A questo proposito, in una scena del film alcuni personaggi del cinema italiano – Verdone, la Sandrelli, per esempio – vanno a trovare Alberto in ospedale, ma poi non compaiono più nel resto del film. C’è una critica a questo ambiente?
Francesca Archibugi: No, non era affatto mia intenzione, anche se ora mi accorgo che potrebbe purtroppo passare questo messaggio anche al pubblico. Le amicizie nel mondo del cinema esistono, eccome.

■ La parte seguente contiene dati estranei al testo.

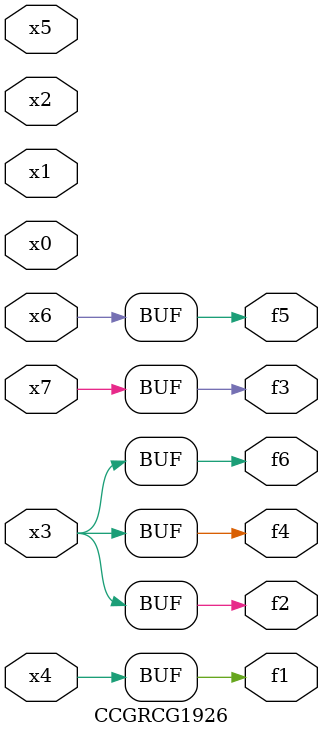
<source format=v>
module CCGRCG1926(
	input x0, x1, x2, x3, x4, x5, x6, x7,
	output f1, f2, f3, f4, f5, f6
);
	assign f1 = x4;
	assign f2 = x3;
	assign f3 = x7;
	assign f4 = x3;
	assign f5 = x6;
	assign f6 = x3;
endmodule

</source>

Nel film è piuttosto Alberto che decide volontariamente di allontanarsi, aspetto che si sarebbe colto meglio in una sequenza che ho poi deciso di tagliare: una cena in cui Alberto maltratta i suoi amici attori, proprio perché comincia a sentirsi distante dal loro universo.

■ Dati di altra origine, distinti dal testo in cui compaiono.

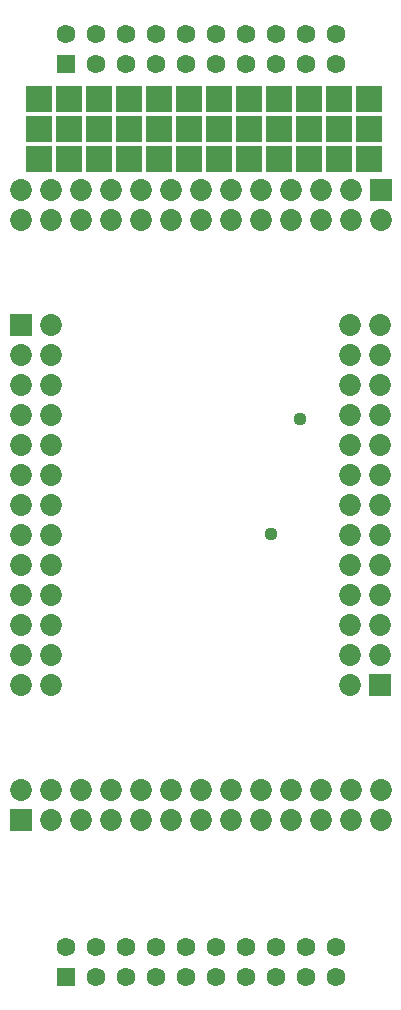
<source format=gbr>
%TF.GenerationSoftware,Altium Limited,Altium Designer,23.4.1 (23)*%
G04 Layer_Color=16711935*
%FSLAX45Y45*%
%MOMM*%
%TF.SameCoordinates,7ABC1050-9991-4EB7-8225-191FA7049C92*%
%TF.FilePolarity,Negative*%
%TF.FileFunction,Soldermask,Bot*%
%TF.Part,Single*%
G01*
G75*
%TA.AperFunction,ComponentPad*%
%ADD31R,1.85320X1.85320*%
%ADD32C,1.85320*%
%ADD33R,1.85320X1.85320*%
%ADD34R,1.59320X1.59320*%
%ADD35C,1.59320*%
%TA.AperFunction,ViaPad*%
%ADD36R,2.20320X2.20320*%
%TA.AperFunction,TestPad*%
%ADD37C,1.12700*%
D31*
X126000Y1833000D02*
D03*
X3175000Y7167000D02*
D03*
D32*
X126000Y2087000D02*
D03*
X380000Y1833000D02*
D03*
Y2087000D02*
D03*
X634000Y1833000D02*
D03*
Y2087000D02*
D03*
X888000Y1833000D02*
D03*
Y2087000D02*
D03*
X1142000Y1833000D02*
D03*
Y2087000D02*
D03*
X1396000Y1833000D02*
D03*
Y2087000D02*
D03*
X1650000Y1833000D02*
D03*
Y2087000D02*
D03*
X1904000Y1833000D02*
D03*
Y2087000D02*
D03*
X2158000Y1833000D02*
D03*
Y2087000D02*
D03*
X2412000Y1833000D02*
D03*
Y2087000D02*
D03*
X2666000Y1833000D02*
D03*
Y2087000D02*
D03*
X2920000Y1833000D02*
D03*
Y2087000D02*
D03*
X3174000Y1833000D02*
D03*
Y2087000D02*
D03*
X127000Y6913000D02*
D03*
Y7167000D02*
D03*
X381000Y6913000D02*
D03*
Y7167000D02*
D03*
X635000Y6913000D02*
D03*
Y7167000D02*
D03*
X889000Y6913000D02*
D03*
Y7167000D02*
D03*
X1143000Y6913000D02*
D03*
Y7167000D02*
D03*
X1397000Y6913000D02*
D03*
Y7167000D02*
D03*
X1651000Y6913000D02*
D03*
Y7167000D02*
D03*
X1905000Y6913000D02*
D03*
Y7167000D02*
D03*
X2159000Y6913000D02*
D03*
Y7167000D02*
D03*
X2413000Y6913000D02*
D03*
Y7167000D02*
D03*
X2667000Y6913000D02*
D03*
Y7167000D02*
D03*
X2921000Y6913000D02*
D03*
Y7167000D02*
D03*
X3175000Y6913000D02*
D03*
X2919000Y2976000D02*
D03*
X3173000Y3230000D02*
D03*
X2919000D02*
D03*
X3173000Y3484000D02*
D03*
X2919000D02*
D03*
X3173000Y3738000D02*
D03*
X2919000D02*
D03*
X3173000Y3992000D02*
D03*
X2919000D02*
D03*
X3173000Y4246000D02*
D03*
X2919000D02*
D03*
X3173000Y4500000D02*
D03*
X2919000D02*
D03*
X3173000Y4754000D02*
D03*
X2919000D02*
D03*
X3173000Y5008000D02*
D03*
X2919000D02*
D03*
X3173000Y5262000D02*
D03*
X2919000D02*
D03*
X3173000Y5516000D02*
D03*
X2919000D02*
D03*
X3173000Y5770000D02*
D03*
X2919000D02*
D03*
X3173000Y6024000D02*
D03*
X2919000D02*
D03*
X381000D02*
D03*
X127000Y5770000D02*
D03*
X381000D02*
D03*
X127000Y5516000D02*
D03*
X381000D02*
D03*
X127000Y5262000D02*
D03*
X381000D02*
D03*
X127000Y5008000D02*
D03*
X381000D02*
D03*
X127000Y4754000D02*
D03*
X381000D02*
D03*
X127000Y4500000D02*
D03*
X381000D02*
D03*
X127000Y4246000D02*
D03*
X381000D02*
D03*
X127000Y3992000D02*
D03*
X381000D02*
D03*
X127000Y3738000D02*
D03*
X381000D02*
D03*
X127000Y3484000D02*
D03*
X381000D02*
D03*
X127000Y3230000D02*
D03*
X381000D02*
D03*
X127000Y2976000D02*
D03*
X381000D02*
D03*
D33*
X3173000D02*
D03*
X127000Y6024000D02*
D03*
D34*
X508000Y508000D02*
D03*
Y8238000D02*
D03*
D35*
Y762000D02*
D03*
X762000Y508000D02*
D03*
Y762000D02*
D03*
X1016000Y508000D02*
D03*
Y762000D02*
D03*
X1270000Y508000D02*
D03*
Y762000D02*
D03*
X1524000Y508000D02*
D03*
Y762000D02*
D03*
X1778000Y508000D02*
D03*
Y762000D02*
D03*
X2032000Y508000D02*
D03*
Y762000D02*
D03*
X2286000Y508000D02*
D03*
Y762000D02*
D03*
X2540000Y508000D02*
D03*
Y762000D02*
D03*
X2794000Y508000D02*
D03*
Y762000D02*
D03*
X508000Y8492000D02*
D03*
X762000Y8238000D02*
D03*
Y8492000D02*
D03*
X1016000Y8238000D02*
D03*
Y8492000D02*
D03*
X1270000Y8238000D02*
D03*
Y8492000D02*
D03*
X1524000Y8238000D02*
D03*
Y8492000D02*
D03*
X1778000Y8238000D02*
D03*
Y8492000D02*
D03*
X2032000Y8238000D02*
D03*
Y8492000D02*
D03*
X2286000Y8238000D02*
D03*
Y8492000D02*
D03*
X2540000Y8238000D02*
D03*
Y8492000D02*
D03*
X2794000Y8238000D02*
D03*
Y8492000D02*
D03*
D36*
X279400Y7429500D02*
D03*
X1041400D02*
D03*
X533400D02*
D03*
X787400D02*
D03*
X1295400D02*
D03*
X2057400D02*
D03*
X1803400D02*
D03*
X1549400D02*
D03*
X3073400D02*
D03*
X2819400D02*
D03*
X2311400D02*
D03*
X2565400D02*
D03*
X2311400Y7937500D02*
D03*
Y7683500D02*
D03*
X2565400D02*
D03*
Y7937500D02*
D03*
X3073400D02*
D03*
Y7683500D02*
D03*
X2819400D02*
D03*
Y7937500D02*
D03*
X1295400D02*
D03*
Y7683500D02*
D03*
X1549400D02*
D03*
Y7937500D02*
D03*
X2057400D02*
D03*
Y7683500D02*
D03*
X1803400D02*
D03*
Y7937500D02*
D03*
X787400D02*
D03*
Y7683500D02*
D03*
X1041400D02*
D03*
Y7937500D02*
D03*
X533400D02*
D03*
Y7683500D02*
D03*
X279400D02*
D03*
Y7937500D02*
D03*
D37*
X2247900Y4254500D02*
D03*
X2489200Y5232400D02*
D03*
%TF.MD5,1cb90cd0c33ba6479c62920b04ca223f*%
M02*

</source>
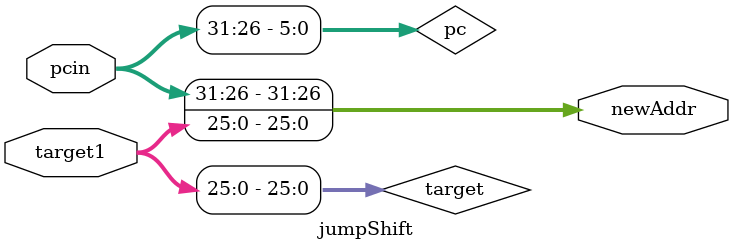
<source format=v>
module jumpShift(input wire [31:0] target1, input wire [31:0] pcin, output wire [31:0] newAddr);
wire [31:26] pc = pcin[31:26];
wire [25:0] target = target1[25:0];
assign newAddr = {pc, target};
endmodule

</source>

Kim, per la terza volta interpreti un ruolo paterno. Com’è il tuo percorso su questo tema?
Kim Rossi Stuart: Evidentemente sono entrato nell’età giusta per questo ruolo (scherza, ndr). Si tratta di tre padri diversi. Nel film “Le Chiavi Di Casa” di Gianni Amelio interpreto una paternità rifiutata. Al contrario in “Anche Libero Va Bene”, che ho diretto, quasi sostituisco la figura materna. In questo caso, invece, do corpo a un padre più normale, un buon padre direi, che si ritrova ad affrontare una situazione difficile.

Kim e Antonio, credete in questo tipo di amicizie virili che nascono tra persone di ambienti tanto diversi, quello di una ex-borgata e quello del cinema dei grandi nomi romani?
Kim Rossi Stuart: Perché no? Stringere amicizie con persone che possono darti qualcosa di diverso è uno stimolo in più. I miei migliori amici, per esempio, sono un marmista, un calzolaio e un maestro di arti marziali.

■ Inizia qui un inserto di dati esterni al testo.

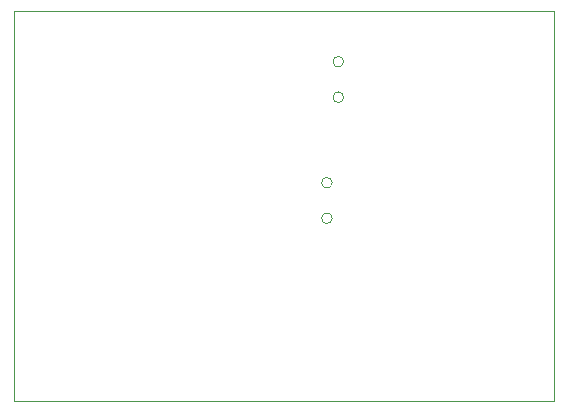
<source format=gbr>
%TF.GenerationSoftware,KiCad,Pcbnew,(7.0.0)*%
%TF.CreationDate,2024-04-03T23:31:10+02:00*%
%TF.ProjectId,p0wer EE3088,70307765-7220-4454-9533-3038382e6b69,rev?*%
%TF.SameCoordinates,Original*%
%TF.FileFunction,Profile,NP*%
%FSLAX46Y46*%
G04 Gerber Fmt 4.6, Leading zero omitted, Abs format (unit mm)*
G04 Created by KiCad (PCBNEW (7.0.0)) date 2024-04-03 23:31:10*
%MOMM*%
%LPD*%
G01*
G04 APERTURE LIST*
%TA.AperFunction,Profile*%
%ADD10C,0.100000*%
%TD*%
%TA.AperFunction,Profile*%
%ADD11C,0.050000*%
%TD*%
G04 APERTURE END LIST*
D10*
X109220000Y-33020000D02*
X154940000Y-33020000D01*
X154940000Y-33020000D02*
X154940000Y-66040000D01*
X154940000Y-66040000D02*
X109220000Y-66040000D01*
X109220000Y-66040000D02*
X109220000Y-33020000D01*
D11*
%TO.C,SW3*%
X137112000Y-37350000D02*
G75*
G03*
X137112000Y-37350000I-450000J0D01*
G01*
X137112000Y-40350000D02*
G75*
G03*
X137112000Y-40350000I-450000J0D01*
G01*
%TO.C,SW1*%
X136145000Y-50595000D02*
G75*
G03*
X136145000Y-50595000I-450000J0D01*
G01*
X136145000Y-47595000D02*
G75*
G03*
X136145000Y-47595000I-450000J0D01*
G01*
%TD*%
M02*

</source>
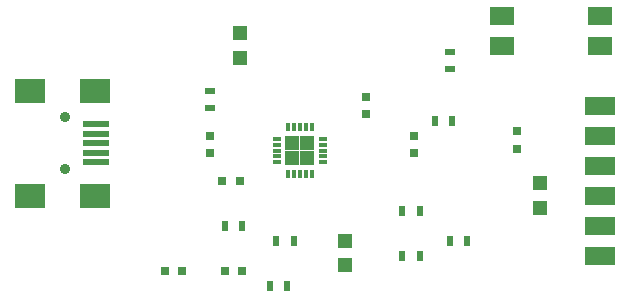
<source format=gts>
G04 #@! TF.FileFunction,Soldermask,Top*
%FSLAX46Y46*%
G04 Gerber Fmt 4.6, Leading zero omitted, Abs format (unit mm)*
G04 Created by KiCad (PCBNEW 4.0.0-rc1-stable) date 12/2/2015 9:08:29 PM*
%MOMM*%
G01*
G04 APERTURE LIST*
%ADD10C,0.100000*%
%ADD11R,0.750000X0.800000*%
%ADD12R,0.800000X0.750000*%
%ADD13R,1.198880X1.198880*%
%ADD14R,2.540000X1.524000*%
%ADD15R,0.900000X0.500000*%
%ADD16R,2.301240X0.500380*%
%ADD17R,2.499360X1.998980*%
%ADD18C,0.899160*%
%ADD19R,0.500000X0.900000*%
%ADD20R,0.730000X0.300000*%
%ADD21R,0.300000X0.730000*%
%ADD22R,1.250000X1.250000*%
%ADD23R,2.159000X1.524000*%
G04 APERTURE END LIST*
D10*
D11*
X144780000Y-100330000D03*
X144780000Y-101830000D03*
D12*
X145820000Y-104140000D03*
X147320000Y-104140000D03*
D11*
X170826428Y-99935000D03*
X170826428Y-101435000D03*
D12*
X140970000Y-111760000D03*
X142470000Y-111760000D03*
D11*
X162040000Y-100330000D03*
X162040000Y-101830000D03*
D12*
X147550000Y-111760000D03*
X146050000Y-111760000D03*
D11*
X158000000Y-98540000D03*
X158000000Y-97040000D03*
D13*
X172720000Y-106459020D03*
X172720000Y-104360980D03*
X147320000Y-91660980D03*
X147320000Y-93759020D03*
X156210000Y-111318040D03*
X156210000Y-109220000D03*
D14*
X177800000Y-97790000D03*
X177800000Y-100330000D03*
X177800000Y-102870000D03*
X177800000Y-105410000D03*
X177800000Y-107950000D03*
X177800000Y-110490000D03*
D15*
X144780000Y-96520000D03*
X144780000Y-98020000D03*
D16*
X135138160Y-99369880D03*
X135138160Y-100169980D03*
X135138160Y-100970080D03*
X135138160Y-101770180D03*
X135138160Y-102570280D03*
D17*
X135039100Y-96520000D03*
X129540000Y-96520000D03*
X135039100Y-105420160D03*
X129540000Y-105420160D03*
D18*
X132539740Y-98770440D03*
X132539740Y-103169720D03*
D19*
X147550000Y-107950000D03*
X146050000Y-107950000D03*
X151360000Y-113030000D03*
X149860000Y-113030000D03*
X161060000Y-106680000D03*
X162560000Y-106680000D03*
X165330000Y-99060000D03*
X163830000Y-99060000D03*
X161060000Y-110490000D03*
X162560000Y-110490000D03*
X165100000Y-109220000D03*
X166600000Y-109220000D03*
D15*
X165100000Y-93230000D03*
X165100000Y-94730000D03*
D19*
X150380000Y-109220000D03*
X151880000Y-109220000D03*
D20*
X154365000Y-102600000D03*
X154365000Y-102100000D03*
X154365000Y-101600000D03*
X154365000Y-101100000D03*
X154365000Y-100600000D03*
D21*
X153400000Y-99635000D03*
X152900000Y-99635000D03*
X152400000Y-99635000D03*
X151900000Y-99635000D03*
X151400000Y-99635000D03*
D20*
X150435000Y-100600000D03*
X150435000Y-101100000D03*
X150435000Y-101600000D03*
X150435000Y-102100000D03*
X150435000Y-102600000D03*
D21*
X151400000Y-103565000D03*
X151900000Y-103565000D03*
X152400000Y-103565000D03*
X152900000Y-103565000D03*
X153400000Y-103565000D03*
D22*
X151775000Y-100975000D03*
X151775000Y-102225000D03*
X153025000Y-100975000D03*
X153025000Y-102225000D03*
D23*
X177800000Y-92710000D03*
X177800000Y-90170000D03*
X169545000Y-90170000D03*
X169545000Y-92710000D03*
M02*

</source>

Antonio Albanese: Meglio contaminarsi (scherza, ndr). Lui pesca in acqua salata, io in acqua dolce. È la solita differenza tra nobiltà e proletariato!
[PAGEBREAK] Micaela e Francesca, come avete affrontato rispettivamente i vostri personaggi: la moglie di Angelo, e la compagna, lasciata e ripresa, di Alberto?
Micaela Ramazzotti: Il personaggio di Rossana è una ragazza che ha sposato il più bello del quartiere e che si è costruita una fortezza inespugnabile di affetti. Il momento più delicato per lei è l’aprirsi ad Alberto, un personaggio molto complicato che lei inizialmente, abituata a un mondo in fondo semplice, non comprende.

Francesca Inaudi: Carla è una ragazza che rimane impotente di fronte alle scelte di Alberto, che le impone ciò che vuole: interrompere la relazione, riprenderla e così via. Ecco, questo è proprio distante dal mio carattere ed è stato l’aspetto sicuramente più ostico da interpretare.

Da dove la scelta, molto significativa, della location del Pigneto?
Francesca Archibugi.: Ho cercato di realizzare qualcosa di realistico e per questo ho materialmente girate per le borgate. Questa del Pigneto mi è sembrata perfetta. Non è un caso che faccia parte della storia del cinema italiano del secondo dopoguerra. È qui che è stato girato “Accattone” di Pasolini, ma poi fino ad oggi – con l’unica eccezione di un “Monnezza” negli anni Settanta – nessun regista l’ha più scelta come location.